We continue our roundup of events concerning the marine industry in 2016, as well as looking forward to 2017, by looking at how the collapse of Hanjin affected the world of shipping.
On 31 August 2016, Hanjin Shipping Co Ltd, at that point the seventh biggest container shipping company in the world, filed in the South Korean courts for receivership. Its collapse sent shockwaves throughout the world as customers, terminals, suppliers, partners and workers the world over were all affected. That this could happen to one of the biggest operators in this field was indeed surprising, although some had predicted at least one of the big operators taking a fall, following years of poor financial returns in container shipping.
Given the sheer scale of Hanjin's demise it is understandable that court proceedings in Seoul are set to take a long time, as creditors and other parties line up to stake a claim in its affairs. As has been noted in the journal International Corporate Rescue and elsewhere, the legal entanglements alone that have arisen concerning British interests have already become vexed. This is because they involve a nexus of insolvency, property and maritime laws as well as cross-jurisdictional laws and conflicts of law.

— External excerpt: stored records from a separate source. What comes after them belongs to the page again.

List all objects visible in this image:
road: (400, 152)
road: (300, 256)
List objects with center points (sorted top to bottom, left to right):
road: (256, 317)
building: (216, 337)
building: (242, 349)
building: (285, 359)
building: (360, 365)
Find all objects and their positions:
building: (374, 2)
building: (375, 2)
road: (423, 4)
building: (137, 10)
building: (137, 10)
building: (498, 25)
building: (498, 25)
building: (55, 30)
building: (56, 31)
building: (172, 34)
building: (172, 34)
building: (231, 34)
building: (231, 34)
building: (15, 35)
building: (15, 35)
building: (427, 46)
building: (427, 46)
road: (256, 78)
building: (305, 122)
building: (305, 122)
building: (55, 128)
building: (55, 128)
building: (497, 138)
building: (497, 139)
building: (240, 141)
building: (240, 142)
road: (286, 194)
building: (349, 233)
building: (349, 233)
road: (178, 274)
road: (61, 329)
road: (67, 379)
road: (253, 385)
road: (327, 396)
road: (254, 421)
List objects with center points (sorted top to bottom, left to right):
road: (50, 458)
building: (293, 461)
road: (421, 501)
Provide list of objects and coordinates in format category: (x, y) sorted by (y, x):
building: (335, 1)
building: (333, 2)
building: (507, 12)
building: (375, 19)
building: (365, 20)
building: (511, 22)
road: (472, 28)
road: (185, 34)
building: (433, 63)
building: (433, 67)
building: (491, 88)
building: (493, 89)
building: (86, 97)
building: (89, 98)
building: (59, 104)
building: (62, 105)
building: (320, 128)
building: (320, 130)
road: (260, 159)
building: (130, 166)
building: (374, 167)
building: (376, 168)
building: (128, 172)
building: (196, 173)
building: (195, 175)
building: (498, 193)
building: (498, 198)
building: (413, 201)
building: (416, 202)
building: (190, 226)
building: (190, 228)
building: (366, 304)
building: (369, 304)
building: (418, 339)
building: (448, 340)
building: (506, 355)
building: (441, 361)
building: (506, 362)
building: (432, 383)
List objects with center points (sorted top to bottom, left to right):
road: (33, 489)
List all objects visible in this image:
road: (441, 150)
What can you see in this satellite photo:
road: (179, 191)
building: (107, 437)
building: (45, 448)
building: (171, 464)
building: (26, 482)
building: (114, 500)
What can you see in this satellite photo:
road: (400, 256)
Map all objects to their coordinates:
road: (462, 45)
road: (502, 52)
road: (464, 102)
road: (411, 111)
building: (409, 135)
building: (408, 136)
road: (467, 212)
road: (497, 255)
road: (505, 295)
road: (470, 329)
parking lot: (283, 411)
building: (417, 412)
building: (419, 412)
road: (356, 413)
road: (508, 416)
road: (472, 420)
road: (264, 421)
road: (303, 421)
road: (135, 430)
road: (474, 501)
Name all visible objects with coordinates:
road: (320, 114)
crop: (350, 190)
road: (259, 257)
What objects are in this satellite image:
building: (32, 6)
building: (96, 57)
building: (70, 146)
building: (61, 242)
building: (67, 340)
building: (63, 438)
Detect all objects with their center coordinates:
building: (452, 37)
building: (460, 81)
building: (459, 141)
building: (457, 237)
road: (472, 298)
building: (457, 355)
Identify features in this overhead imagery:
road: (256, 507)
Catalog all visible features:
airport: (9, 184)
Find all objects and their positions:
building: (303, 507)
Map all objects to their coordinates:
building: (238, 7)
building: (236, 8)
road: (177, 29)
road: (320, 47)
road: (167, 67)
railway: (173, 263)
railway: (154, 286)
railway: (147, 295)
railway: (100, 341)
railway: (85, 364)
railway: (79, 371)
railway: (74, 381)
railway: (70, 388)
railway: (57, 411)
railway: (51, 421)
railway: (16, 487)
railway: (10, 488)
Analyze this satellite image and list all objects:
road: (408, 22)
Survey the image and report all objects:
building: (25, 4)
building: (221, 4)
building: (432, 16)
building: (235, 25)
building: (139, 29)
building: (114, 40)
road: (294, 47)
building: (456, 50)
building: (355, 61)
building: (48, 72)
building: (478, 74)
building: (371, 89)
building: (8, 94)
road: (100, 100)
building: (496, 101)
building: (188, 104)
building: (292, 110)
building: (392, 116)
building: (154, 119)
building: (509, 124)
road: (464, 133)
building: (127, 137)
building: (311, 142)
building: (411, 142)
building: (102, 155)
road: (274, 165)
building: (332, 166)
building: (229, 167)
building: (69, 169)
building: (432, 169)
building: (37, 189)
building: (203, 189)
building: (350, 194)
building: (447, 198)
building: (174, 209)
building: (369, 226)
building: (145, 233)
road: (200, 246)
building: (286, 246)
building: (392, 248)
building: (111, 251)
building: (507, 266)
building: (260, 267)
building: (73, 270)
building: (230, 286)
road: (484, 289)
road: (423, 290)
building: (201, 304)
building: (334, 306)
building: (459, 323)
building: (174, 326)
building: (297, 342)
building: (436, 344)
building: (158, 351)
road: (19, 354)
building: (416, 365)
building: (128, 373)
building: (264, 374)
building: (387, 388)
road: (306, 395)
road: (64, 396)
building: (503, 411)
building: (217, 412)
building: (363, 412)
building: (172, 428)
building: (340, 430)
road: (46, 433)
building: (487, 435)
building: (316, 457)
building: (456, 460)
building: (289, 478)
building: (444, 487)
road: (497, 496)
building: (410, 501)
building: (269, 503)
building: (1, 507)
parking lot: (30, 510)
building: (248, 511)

As to the future, Hanjin is under a South Korean court order to cut its workforce and sell of its assets in ships and terminals. The main prediction seems to be that Hanjin will be liquidated or eventually reduced to a small regional operator. As to the shipping world generally, with the year already having begun with other major shipping lines in the red, this has been sobering news indeed, with many seeing tougher times ahead before they get better. It is yet another example of the now-common perception in business that the only certainty is uncertainty.